Le gros avantage de Pure Fusion v2 est qu’il fonctionne en mode fichiers, en mode objet et en mode bloc, alors que ce dernier n’est pas géré par Hammerspace. Cela signifie que Pure Fusion v2 peut réunir ensemble nos FlashArray, nos FlashBlade, et aussi nos services de stockage Purity présents sur AWS et Azure. Comme je le disais au début, cela participe du nouveau besoin de cohérence du stockage à l’échelle de l’entreprise.

LeMagIT : Maintenant que vous avez, vous aussi, un assistant Copilot d’IA, quelle est la prochaine étape dans l’administration de vos baies ?

« Nos clients souhaitent que notre IA se contente de donner les informations à des humains qui, eux, prennent la décision d’enclencher ou non un mécanisme. »
Charles GiancarloPDG, Pure Storage

Charles Giancarlo : Le point intéressant est qu’il ne s’agira pas de laisser l’IA administrer toute seule nos baies ! Nous avons une IA riche de sept ans de connaissances sur le fonctionnement de 90 % de nos baies chez les clients – les 10 % restants étant des clients qui n’ont pas voulu partager leurs métriques.

Avec un tel bagage, notre IA pourrait déjà demander toute seule à Pure Fusion v2 de déplacer ou rééquilibrer automatiquement des charges de travail entre nos différentes baies. Cependant, nos clients nous ont demandé de ne surtout pas le faire !

« Car l’humain peut être tenu pour responsable, mais pas l’IA. »
Charles GiancarloPDG, Pure Storage

Ils souhaitent que notre IA se contente de donner les informations à des humains qui, eux, prennent la décision d’enclencher ou non un mécanisme. Car l’humain peut être tenu pour responsable, mais pas l’IA.

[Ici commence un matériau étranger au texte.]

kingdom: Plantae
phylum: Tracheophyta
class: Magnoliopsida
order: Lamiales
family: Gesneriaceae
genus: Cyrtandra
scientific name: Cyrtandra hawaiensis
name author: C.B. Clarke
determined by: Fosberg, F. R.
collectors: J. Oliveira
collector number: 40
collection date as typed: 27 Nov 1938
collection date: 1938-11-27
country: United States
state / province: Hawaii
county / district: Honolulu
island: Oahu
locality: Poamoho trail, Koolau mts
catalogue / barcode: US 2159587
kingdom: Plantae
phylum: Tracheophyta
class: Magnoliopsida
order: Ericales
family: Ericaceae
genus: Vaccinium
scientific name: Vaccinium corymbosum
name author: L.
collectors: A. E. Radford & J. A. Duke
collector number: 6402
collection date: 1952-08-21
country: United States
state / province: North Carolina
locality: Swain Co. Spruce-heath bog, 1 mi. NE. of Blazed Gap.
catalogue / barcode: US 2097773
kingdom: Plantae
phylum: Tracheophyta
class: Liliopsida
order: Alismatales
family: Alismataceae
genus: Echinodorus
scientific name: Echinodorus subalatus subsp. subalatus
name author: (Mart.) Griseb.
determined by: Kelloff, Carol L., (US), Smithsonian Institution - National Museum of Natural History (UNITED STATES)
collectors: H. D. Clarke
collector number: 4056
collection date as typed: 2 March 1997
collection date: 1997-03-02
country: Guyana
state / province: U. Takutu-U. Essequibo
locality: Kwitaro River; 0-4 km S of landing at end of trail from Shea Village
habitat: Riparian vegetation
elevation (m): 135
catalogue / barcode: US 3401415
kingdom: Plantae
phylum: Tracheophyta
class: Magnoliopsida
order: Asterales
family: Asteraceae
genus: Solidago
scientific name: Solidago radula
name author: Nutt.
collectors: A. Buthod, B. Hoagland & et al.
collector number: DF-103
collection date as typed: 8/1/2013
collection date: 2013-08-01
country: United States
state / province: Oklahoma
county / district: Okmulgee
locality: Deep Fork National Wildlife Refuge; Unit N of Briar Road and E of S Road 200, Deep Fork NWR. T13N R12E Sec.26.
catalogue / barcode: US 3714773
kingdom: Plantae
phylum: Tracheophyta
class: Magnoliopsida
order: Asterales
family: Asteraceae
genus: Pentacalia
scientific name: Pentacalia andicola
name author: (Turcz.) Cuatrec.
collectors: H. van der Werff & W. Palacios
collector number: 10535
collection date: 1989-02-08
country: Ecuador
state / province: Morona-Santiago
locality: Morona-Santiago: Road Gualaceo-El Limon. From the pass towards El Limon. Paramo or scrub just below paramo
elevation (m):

De fait, l’évolution des systèmes d’IA pour l’administration sera plutôt, selon moi, que les assistants Copliot pourront à l’avenir servir à commander des systèmes extérieurs. Je vous confie ainsi que Nvidia nous a demandé d’intégrer notre IA avec davantage de fonctionnalités dans un système d’information, de sorte que l’administrateur puisse accéder à ces fonctionnalités sans quitter le Copilot de nos baies de stockage.